Understanding pure water is an essential prerequisite for grasping the behavior of aqueous solutions interacting with surfaces. The use of leadership class resources has been instrumental in assessing the accuracy of first principles theories for water. With earlier INCITE allocations, several accurate flavors of density functional theory (e.g., PBE0 and van der Waals functionals) were used to investigate water and ions in water with atomistic resolution. Specifically, researchers carried out ab initio molecular dynamics calculations using the Qbox code on Intrepid, an IBM Blue Gene/P, and determined the structural and vibrational properties of liquid water and simple anions in water for several temperatures. Findings suggest that through the use of high-performance computing, researchers can significantly improve their predictive power of aqueous environments.

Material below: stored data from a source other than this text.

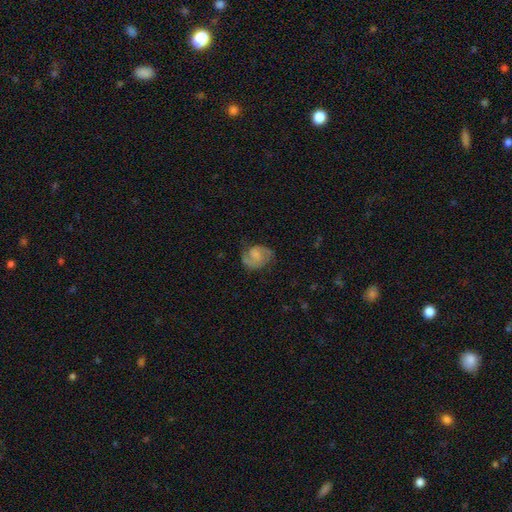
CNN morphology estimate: The model was most divided on "bar": no: 53%, weak: 39%, strong: 8%. Remaining: edge-on disk — no (98%); spiral arms — yes (91%); spiral arm count — 2 (84%); merging — none (67%); smooth or featured — featured or disk (62%); spiral winding — medium (49%); bulge size — none (42%).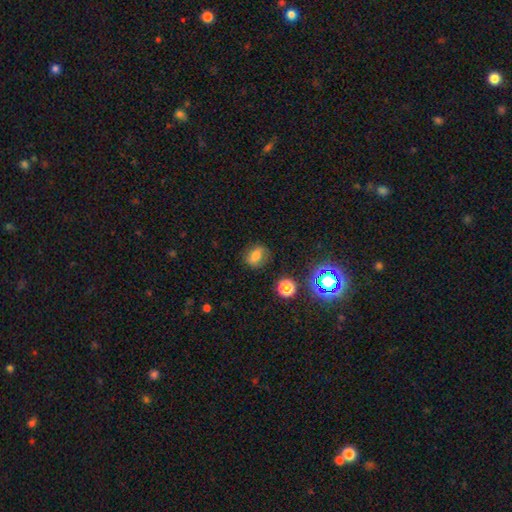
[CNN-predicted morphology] This is likely a smooth galaxy (68%). How rounded: possibly in between (56%). Merging: likely none (79%).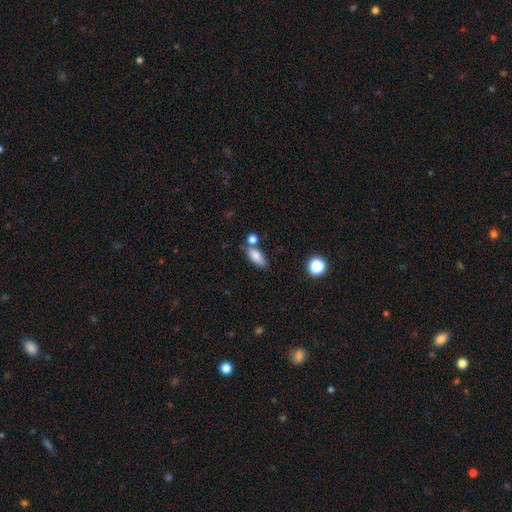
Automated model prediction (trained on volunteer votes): The model was most divided on "merging": none: 58%, merger: 21%, minor disturbance: 16%, major disturbance: 5%. More confident: smooth or featured — smooth (83%); how rounded — in between (80%).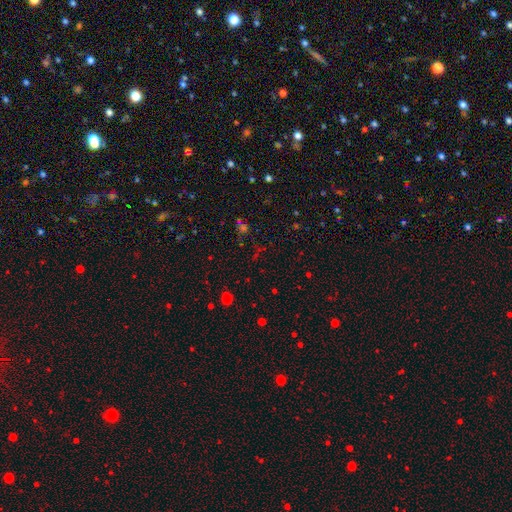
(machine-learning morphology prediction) Smooth or featured?
  - star or artifact: 62% *
  - smooth: 28%
  - featured or disk: 10%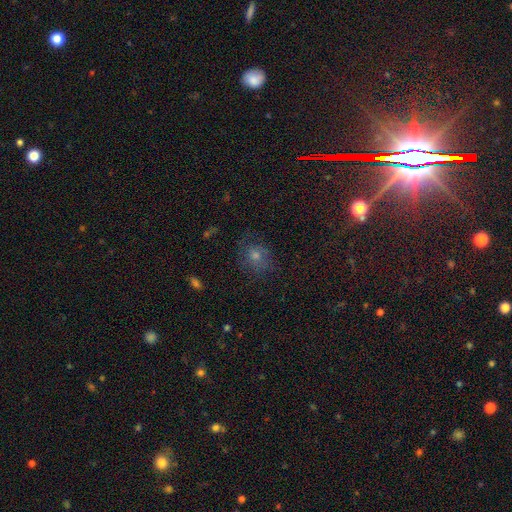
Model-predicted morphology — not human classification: smooth_or_featured: smooth (p=0.41) [alt: star or artifact p=0.34]
merging: none (p=0.72) [alt: minor disturbance p=0.17]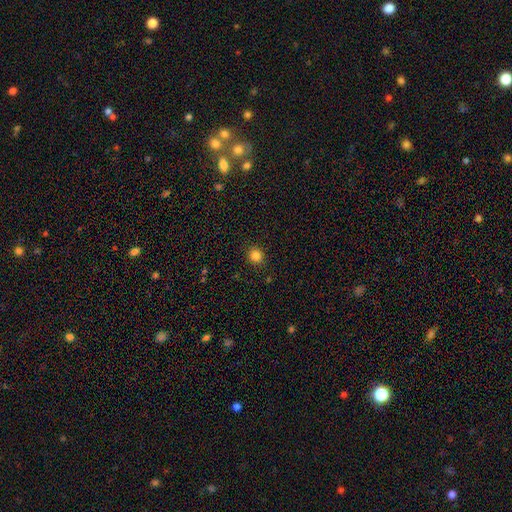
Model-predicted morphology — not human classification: smooth-or-featured: smooth: 83% | star or artifact: 13% | featured or disk: 4%
  how-rounded: round: 84% | in between: 15% | cigar-shaped: 1%
  merging: none: 91% | minor disturbance: 6% | major disturbance: 2% | merger: 1%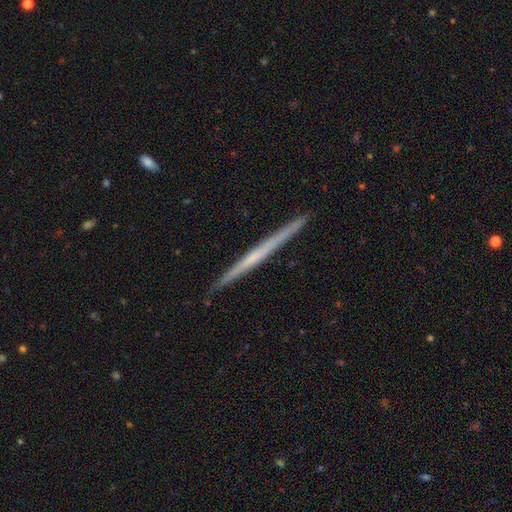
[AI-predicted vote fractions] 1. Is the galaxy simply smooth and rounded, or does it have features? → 63% featured or disk, 31% smooth, 6% star or artifact.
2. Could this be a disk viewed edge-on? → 98% yes, 2% no.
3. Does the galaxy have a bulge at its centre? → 80% none, 15% rounded, 5% boxy.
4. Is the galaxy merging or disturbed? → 92% none, 6% minor disturbance, 1% major disturbance, 1% merger.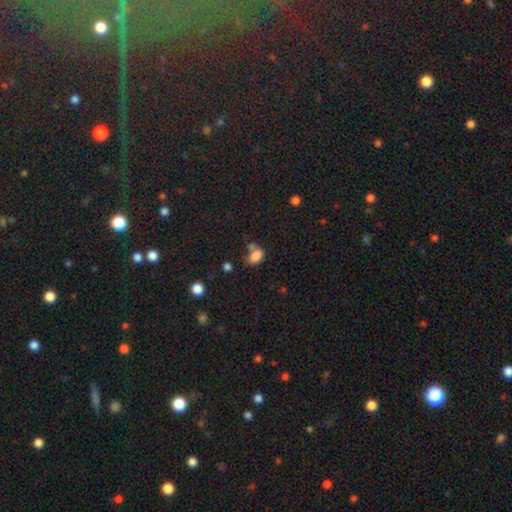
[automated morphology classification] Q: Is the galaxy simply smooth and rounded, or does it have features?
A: smooth — 81%.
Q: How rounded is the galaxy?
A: in between — 80%.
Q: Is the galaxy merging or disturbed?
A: none — 44%.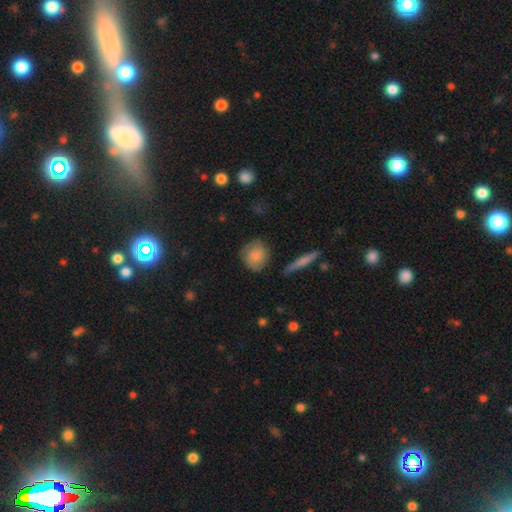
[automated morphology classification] Q: Smooth or featured?
A: smooth (75%); runner-up: featured or disk (18%)
Q: How rounded?
A: round (79%); runner-up: in between (19%)
Q: Merging?
A: none (73%); runner-up: minor disturbance (19%)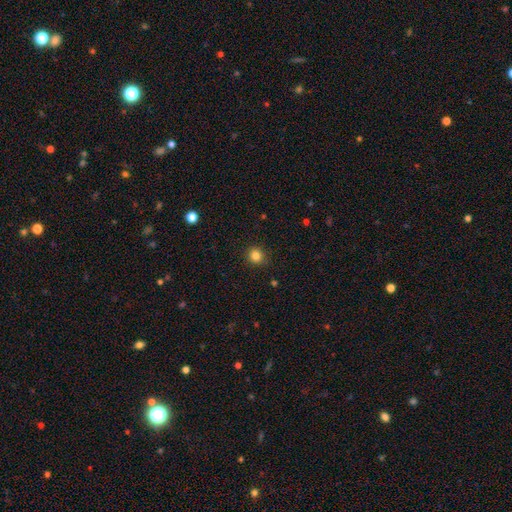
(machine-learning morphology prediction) The model was most divided on "smooth or featured": smooth: 83%, star or artifact: 12%, featured or disk: 5%. More confident: merging — none (90%); how rounded — round (89%).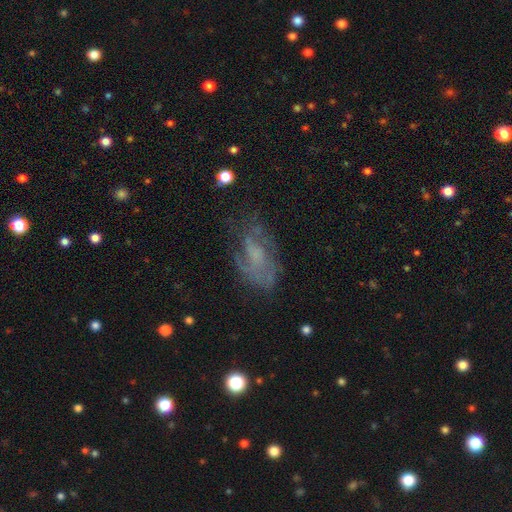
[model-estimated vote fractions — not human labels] This is likely a featured or disk galaxy (63%). It is clearly not viewed edge-on (95%). Bar: likely no (69%). Spiral arm pattern: likely yes (67%). Central bulge: possibly none (48%). Merging: possibly none (50%).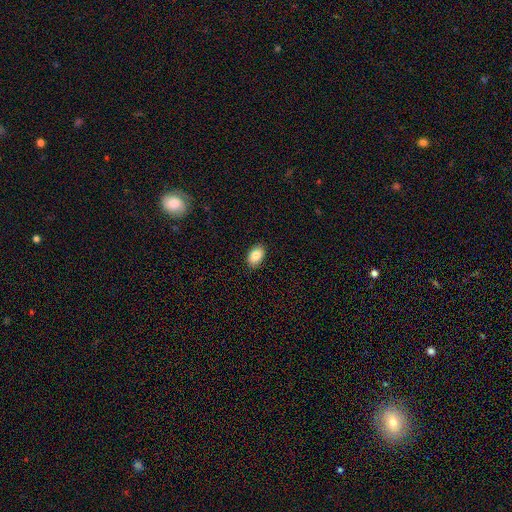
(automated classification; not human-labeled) The model was most divided on "how rounded": in between: 88%, round: 11%, cigar-shaped: 1%. More confident: merging — none (88%); smooth or featured — smooth (86%).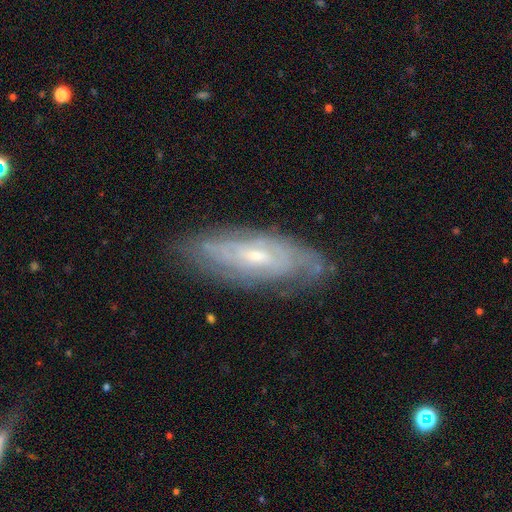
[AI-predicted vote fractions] Smooth or featured?
  - featured or disk: 73% *
  - smooth: 20%
  - star or artifact: 7%
Edge-on disk?
  - no: 79% *
  - yes: 21%
Bar?
  - no: 52% *
  - weak: 38%
  - strong: 9%
Spiral arms?
  - yes: 79% *
  - no: 21%
Bulge size?
  - small: 61% *
  - moderate: 34%
  - none: 2%
  - large: 2%
  - dominant: 1%
Merging?
  - none: 74% *
  - minor disturbance: 19%
  - major disturbance: 5%
  - merger: 1%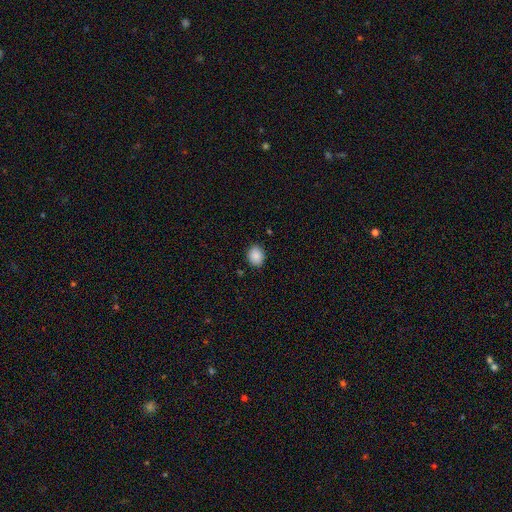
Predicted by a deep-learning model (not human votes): This is clearly a smooth galaxy (88%). How rounded: possibly round (56%). Merging: clearly none (87%).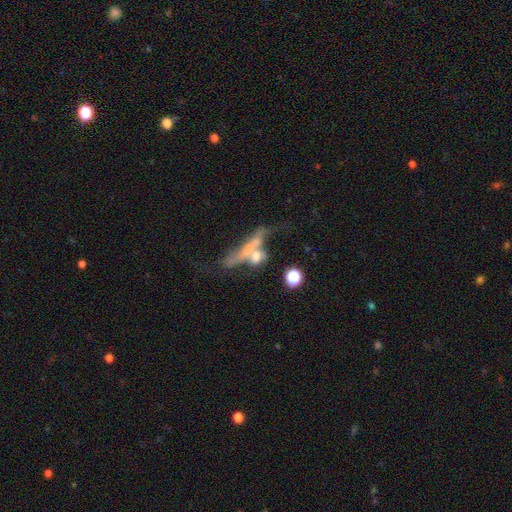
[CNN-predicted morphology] Q: Smooth or featured?
A: featured or disk (47%); runner-up: smooth (41%)
Q: Merging?
A: merger (46%); runner-up: none (24%)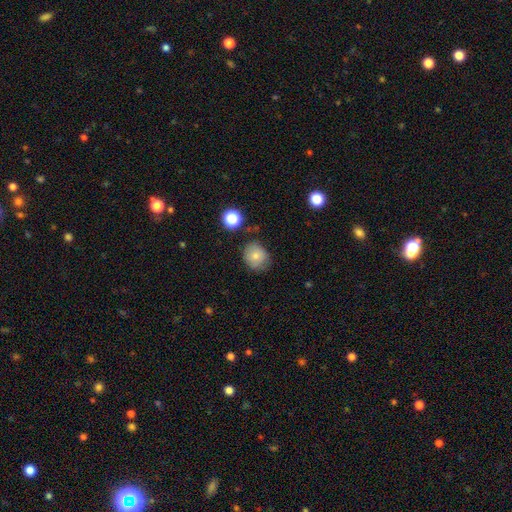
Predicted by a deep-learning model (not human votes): smooth_or_featured: smooth (p=0.75) [alt: featured or disk p=0.14]
how_rounded: round (p=0.78) [alt: in between p=0.21]
merging: none (p=0.71) [alt: minor disturbance p=0.21]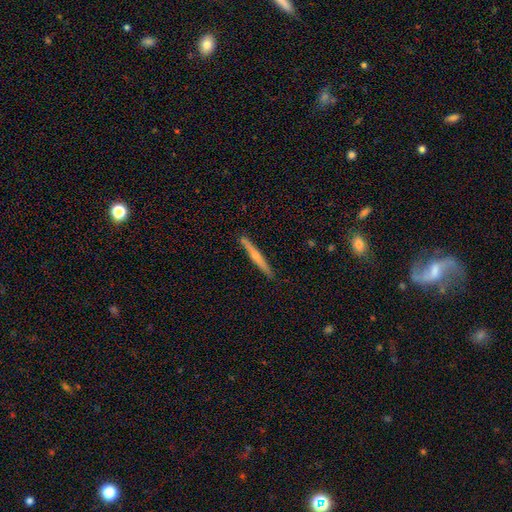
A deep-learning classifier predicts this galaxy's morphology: Smooth or featured? smooth (52%)
How rounded? cigar-shaped (96%)
Merging? none (90%)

The research team will continue to develop scalable software for first principles simulations using recursive bisection algorithms. Future work also includes expanding computational spectroscopy capabilities to study water at solid oxide interfaces and water/low Z mixtures at metal interfaces, including the calculation of infrared and Raman spectra.

This research is enabling the team to separate the effects responsible for observed phenomena that can’t be easily probed experimentally, such as interface structure dependence of vibrational properties of liquids and liquid mixtures. Galli’s ongoing work will play a key role in understanding the physical and chemical problem of processes involved in carbon-bearing fluids in the deep Earth, in particular, methane dissociation under upper mantle conditions, as well as in understanding structure and dissociation of water in contact with solid oxide surfaces.